The application of road salt to highways, sidewalks, and parking lots has resulted in improved winter driving and walking conditions. But salt is easily dissolved. It leaches into groundwater or runs off into ponds and streams, where it can cause serious harm to freshwater plants, fish, amphibians, and invertebrates. In New Hampshire, researchers recently found that more than 10 percent of streams in the Merrimack River watershed have been negatively affected by high salt concentrations as a result of the salt applied to pavement in winter.
“Too much salt can harm a variety of freshwater organisms, and many of the plants and animals that form the base of the food web that support[s] fish are affected,” said Shan Zuidema, a research scientist at the University of New Hampshire’s Earth Systems Research Center. “We need as much good information as we can [get] to make informed decisions about how to trade off winter safety with preservation of our riverine habitats.”
To evaluate the effect of road salt on water quality in local streams, Zuidema led a team of scientists in creating a computer simulation based on an existing hydrological model to examine the factors that lead to variability in salt concentrations over time.
“There’s a very significant time lag associated with when we put down salt and when it gets into our waterways,” Zuidema said. He found the highest salinity in the summer because most salt leaches into the groundwater and isn’t released into rivers and streams for several months. In winter, when some salt runs off directly into waterways, there is usually enough pristine snow melting that it has a diluting effect on the salt.
The researchers’ findings indicate that winter and summer weather have a significant effect on how much salt enters local waterways, resulting in variations in salt content from year to year and season to season.
Unsurprisingly, salt concentrations are highest during years when winter precipitation is high because more road salt is applied. But Zuidema said that summer salt concentrations are driven by dry conditions, at least in the smaller rivers.
In years with dry summers, the only source of water in some streams is groundwater, which often has accumulated large quantities of road salt.

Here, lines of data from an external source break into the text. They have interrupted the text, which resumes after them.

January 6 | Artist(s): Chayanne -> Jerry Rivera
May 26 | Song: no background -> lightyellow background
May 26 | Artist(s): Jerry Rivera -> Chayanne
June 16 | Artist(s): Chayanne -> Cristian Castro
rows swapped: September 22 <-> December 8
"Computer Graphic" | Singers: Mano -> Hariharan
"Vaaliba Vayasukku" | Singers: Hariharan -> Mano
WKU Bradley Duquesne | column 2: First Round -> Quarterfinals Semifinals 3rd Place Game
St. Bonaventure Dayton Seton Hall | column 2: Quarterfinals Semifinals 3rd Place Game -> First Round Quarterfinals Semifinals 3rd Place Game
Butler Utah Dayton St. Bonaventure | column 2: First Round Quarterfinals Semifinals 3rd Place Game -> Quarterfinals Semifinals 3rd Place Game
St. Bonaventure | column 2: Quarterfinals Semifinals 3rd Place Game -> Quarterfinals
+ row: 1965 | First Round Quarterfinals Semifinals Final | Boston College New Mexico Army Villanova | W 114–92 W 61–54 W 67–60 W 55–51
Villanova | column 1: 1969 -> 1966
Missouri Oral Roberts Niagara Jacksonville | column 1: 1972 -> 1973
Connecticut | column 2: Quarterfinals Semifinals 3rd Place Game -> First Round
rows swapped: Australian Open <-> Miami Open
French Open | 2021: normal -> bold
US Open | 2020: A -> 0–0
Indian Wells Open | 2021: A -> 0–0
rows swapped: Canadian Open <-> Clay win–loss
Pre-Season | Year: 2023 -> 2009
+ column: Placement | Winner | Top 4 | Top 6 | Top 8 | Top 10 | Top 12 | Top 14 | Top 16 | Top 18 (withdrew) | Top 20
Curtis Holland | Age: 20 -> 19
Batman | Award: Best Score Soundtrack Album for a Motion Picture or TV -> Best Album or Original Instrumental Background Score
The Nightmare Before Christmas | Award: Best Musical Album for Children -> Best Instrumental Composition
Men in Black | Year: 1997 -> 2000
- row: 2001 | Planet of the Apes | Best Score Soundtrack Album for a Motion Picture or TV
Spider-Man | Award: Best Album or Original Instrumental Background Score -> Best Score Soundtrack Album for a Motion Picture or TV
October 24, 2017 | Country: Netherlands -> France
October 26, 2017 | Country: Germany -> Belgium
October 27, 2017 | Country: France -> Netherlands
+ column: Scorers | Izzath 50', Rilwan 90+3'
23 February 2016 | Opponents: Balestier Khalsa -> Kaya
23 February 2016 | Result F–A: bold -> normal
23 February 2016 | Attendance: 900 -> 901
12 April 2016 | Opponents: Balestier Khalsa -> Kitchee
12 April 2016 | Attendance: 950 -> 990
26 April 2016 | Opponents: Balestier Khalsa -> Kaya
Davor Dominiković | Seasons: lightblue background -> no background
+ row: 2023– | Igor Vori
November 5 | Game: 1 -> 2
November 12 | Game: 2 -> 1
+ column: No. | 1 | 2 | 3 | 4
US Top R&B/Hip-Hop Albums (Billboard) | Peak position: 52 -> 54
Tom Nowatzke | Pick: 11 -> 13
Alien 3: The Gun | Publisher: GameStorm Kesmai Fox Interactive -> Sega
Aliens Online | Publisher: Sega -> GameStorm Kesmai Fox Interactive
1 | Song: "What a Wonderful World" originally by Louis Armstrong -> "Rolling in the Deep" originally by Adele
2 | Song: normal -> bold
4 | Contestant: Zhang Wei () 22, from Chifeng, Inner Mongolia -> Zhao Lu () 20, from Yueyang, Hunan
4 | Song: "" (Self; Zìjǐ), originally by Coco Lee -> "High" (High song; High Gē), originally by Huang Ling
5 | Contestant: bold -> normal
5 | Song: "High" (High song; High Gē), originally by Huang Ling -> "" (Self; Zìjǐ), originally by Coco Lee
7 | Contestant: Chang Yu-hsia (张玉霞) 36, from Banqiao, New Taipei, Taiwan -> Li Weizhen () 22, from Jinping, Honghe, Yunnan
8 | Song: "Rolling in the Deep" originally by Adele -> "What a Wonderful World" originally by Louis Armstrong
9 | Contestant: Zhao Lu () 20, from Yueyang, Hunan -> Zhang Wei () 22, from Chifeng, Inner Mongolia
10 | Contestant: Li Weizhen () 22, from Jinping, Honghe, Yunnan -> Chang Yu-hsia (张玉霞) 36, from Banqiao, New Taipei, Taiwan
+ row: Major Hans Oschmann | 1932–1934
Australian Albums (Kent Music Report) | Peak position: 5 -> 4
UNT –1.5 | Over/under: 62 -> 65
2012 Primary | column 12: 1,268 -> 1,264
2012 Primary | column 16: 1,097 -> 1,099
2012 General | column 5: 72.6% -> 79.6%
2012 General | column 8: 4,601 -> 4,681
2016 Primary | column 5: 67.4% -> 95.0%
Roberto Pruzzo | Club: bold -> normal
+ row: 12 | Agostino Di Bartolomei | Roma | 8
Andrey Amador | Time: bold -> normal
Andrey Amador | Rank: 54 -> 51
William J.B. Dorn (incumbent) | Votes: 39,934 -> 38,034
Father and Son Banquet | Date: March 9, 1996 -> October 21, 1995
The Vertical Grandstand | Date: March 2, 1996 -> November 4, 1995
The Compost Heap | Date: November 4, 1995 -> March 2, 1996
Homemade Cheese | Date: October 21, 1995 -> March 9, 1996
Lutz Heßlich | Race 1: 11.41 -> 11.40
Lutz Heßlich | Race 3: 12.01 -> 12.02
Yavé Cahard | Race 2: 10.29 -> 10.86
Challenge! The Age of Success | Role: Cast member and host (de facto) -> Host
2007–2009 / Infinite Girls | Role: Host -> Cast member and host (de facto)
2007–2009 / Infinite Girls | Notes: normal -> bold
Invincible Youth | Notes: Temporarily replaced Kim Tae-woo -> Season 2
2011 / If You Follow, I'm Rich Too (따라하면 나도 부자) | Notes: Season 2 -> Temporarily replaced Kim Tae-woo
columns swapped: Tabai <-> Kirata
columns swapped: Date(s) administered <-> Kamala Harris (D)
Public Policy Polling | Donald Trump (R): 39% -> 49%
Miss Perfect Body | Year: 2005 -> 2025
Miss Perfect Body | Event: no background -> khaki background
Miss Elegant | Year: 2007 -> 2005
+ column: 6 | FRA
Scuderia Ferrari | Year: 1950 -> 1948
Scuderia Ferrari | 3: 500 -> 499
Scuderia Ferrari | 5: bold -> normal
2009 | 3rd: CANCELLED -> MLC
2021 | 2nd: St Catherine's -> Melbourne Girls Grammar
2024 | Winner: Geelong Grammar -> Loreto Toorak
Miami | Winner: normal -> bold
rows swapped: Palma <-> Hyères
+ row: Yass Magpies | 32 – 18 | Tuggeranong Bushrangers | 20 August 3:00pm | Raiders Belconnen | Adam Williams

“We were quite surprised to see how different the effect of high-snow years was on large versus small rivers,” Zuidema said. “Our results suggest that if high-snow years are associated with wetter summers, large rivers have better water quality because cleaner parts of the watershed, like the White Mountains, dilute the poor water quality coming from more polluted streams. However, we didn’t anticipate that that effect would overwhelm the additional loading from road salt.”
The researchers plan to model the Connecticut River next and perhaps expand to other watersheds that have similar threats from road salt. Zuidema is especially interested in factoring in how the changing climate and changes in land-use patterns could affect road salt use and its impact on local rivers and streams.